提示された文章:

--------------------

説明

架橋アクリレート系繊維

【課題】 従来技術では提供されていなかった、産業資材分野において、他の産業資材用繊維と併用しても外観上の違和感を惹起しない色を有し、コスト面でも有利な架橋アクリレート系繊維を提供する。
【解決手段】 JIS−Z−8729に記載の表示方法において、Lが60〜75、aが5.0〜14.5、bが23.0〜30.0である色を有する産業資材用架橋アクリレート系繊維。架橋アクリレート系繊維中の少なくとも一部のカルボキシル基がマグネシウムイオンを対イオンとすることにより、高難燃性と高吸放湿速度の両方を達成できる。

【発明の詳細な説明】
【技術分野】
【0001】
本発明は、架橋アクリレート系繊維およびその製造方法に関する。詳しくは、本発明は、産業資材分野において、他の産業資材用繊維と併用しても、外観上の違和感を惹起しない色を有する架橋アクリレート系繊維に関するものである。
【背景技術】
【0002】
架橋アクリレート系繊維は、吸放湿性、吸湿発熱性、消臭性、抗菌性、難燃性などさまざまな機能を有することが知られており、さまざまな分野への展開が期待されている繊維である。しかし、該繊維の色は桃色であるうえに、後加工や経時によりさらに濃い色相となるため、用途展開が制限されるという課題を有している。この課題に対して、衣料分野への展開を目的に多くの検討が行われている。

--------------------

検討対象データ:
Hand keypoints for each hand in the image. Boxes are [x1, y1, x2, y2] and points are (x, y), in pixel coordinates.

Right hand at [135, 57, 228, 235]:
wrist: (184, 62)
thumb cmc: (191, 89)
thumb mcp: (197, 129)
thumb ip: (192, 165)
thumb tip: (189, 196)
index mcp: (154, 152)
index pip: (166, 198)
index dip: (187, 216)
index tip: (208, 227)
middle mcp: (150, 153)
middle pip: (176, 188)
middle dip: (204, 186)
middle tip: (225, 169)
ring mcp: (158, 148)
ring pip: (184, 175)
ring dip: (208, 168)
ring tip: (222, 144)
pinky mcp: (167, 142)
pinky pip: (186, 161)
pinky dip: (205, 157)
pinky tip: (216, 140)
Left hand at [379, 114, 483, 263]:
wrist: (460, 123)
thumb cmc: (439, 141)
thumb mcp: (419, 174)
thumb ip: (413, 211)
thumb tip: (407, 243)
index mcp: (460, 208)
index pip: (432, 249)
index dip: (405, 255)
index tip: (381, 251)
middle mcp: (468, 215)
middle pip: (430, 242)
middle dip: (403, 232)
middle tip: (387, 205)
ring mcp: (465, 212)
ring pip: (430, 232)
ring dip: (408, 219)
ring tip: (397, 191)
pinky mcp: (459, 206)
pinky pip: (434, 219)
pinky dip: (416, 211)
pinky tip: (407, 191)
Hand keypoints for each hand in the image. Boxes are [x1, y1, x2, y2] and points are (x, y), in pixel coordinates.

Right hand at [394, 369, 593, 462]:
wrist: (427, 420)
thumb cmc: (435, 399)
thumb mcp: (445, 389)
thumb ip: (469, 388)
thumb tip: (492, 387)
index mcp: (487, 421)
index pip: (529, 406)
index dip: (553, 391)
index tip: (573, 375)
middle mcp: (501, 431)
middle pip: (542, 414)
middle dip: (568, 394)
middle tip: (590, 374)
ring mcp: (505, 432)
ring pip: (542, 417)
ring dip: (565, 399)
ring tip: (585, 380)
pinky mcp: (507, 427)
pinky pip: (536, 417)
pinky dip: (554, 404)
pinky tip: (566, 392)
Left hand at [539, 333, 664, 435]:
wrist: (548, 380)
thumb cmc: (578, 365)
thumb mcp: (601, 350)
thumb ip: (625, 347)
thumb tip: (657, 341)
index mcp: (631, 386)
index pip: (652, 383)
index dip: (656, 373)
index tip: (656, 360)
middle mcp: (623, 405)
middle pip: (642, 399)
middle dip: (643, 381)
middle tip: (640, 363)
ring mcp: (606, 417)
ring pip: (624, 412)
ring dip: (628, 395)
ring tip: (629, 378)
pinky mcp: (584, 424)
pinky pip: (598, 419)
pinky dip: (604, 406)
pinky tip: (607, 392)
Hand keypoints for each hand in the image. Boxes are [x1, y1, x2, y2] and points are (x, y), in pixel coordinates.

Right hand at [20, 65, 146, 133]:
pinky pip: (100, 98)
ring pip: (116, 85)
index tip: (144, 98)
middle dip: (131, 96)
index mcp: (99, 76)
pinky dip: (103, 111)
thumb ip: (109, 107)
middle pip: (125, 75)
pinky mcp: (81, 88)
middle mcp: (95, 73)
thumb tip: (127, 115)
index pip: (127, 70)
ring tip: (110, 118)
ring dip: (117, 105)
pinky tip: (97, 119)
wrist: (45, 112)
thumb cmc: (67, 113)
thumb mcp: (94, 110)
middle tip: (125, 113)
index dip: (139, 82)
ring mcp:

--------------------

架橋アクリレート系繊維についての文章を、最後の文の後から書き継いでください。

課題の解答:
【0003】
例えば、特許文献1〜3では白度を向上させる検討がなされており、実用的な白度を有する架橋アクリレート系繊維が得られている。また、特許文献4には黒原着アクリル繊維を原料として得られる黒色の架橋アクリレート系繊維が開示されている。さらに、特許文献5、6では架橋アクリレート系繊維を染色によってさまざまな色とする検討がなされている。しかし、染色については、色相の安定性、染め斑、染色堅牢度などの面から実用上十分とするにはさらなる検討が必要である。
【0004】
以上のように、従来技術においては、架橋アクリレート系繊維の色について、衣料分野への展開を目的として、さまざまな検討が行われてきたが、実用上、限られた色しか提供されていない。
【0005】
一方、架橋アクリレート系繊維の色の制約は産業資材分野においても無視できないものである。産業資材分野においては、さまざまな種類の産業資材用繊維を混用して製品化が行われることが多く、かかる産業資材用繊維の色としては、ゴールド色に近似する色のものが多い。このため、上述のような色の架橋アクリレート系繊維を併用した場合、製品の外観に違和感を生じてしまう。白については桃色や黒に比べ違和感は小さくはなるが、白度向上に多くの工程を費やすためコストが高く採用しにくい。このように、従来の架橋アクリレート系繊維は、上述のようなさまざまな機能を有しているにもかかわらず、産業資材分野に展開しにくい状況にある。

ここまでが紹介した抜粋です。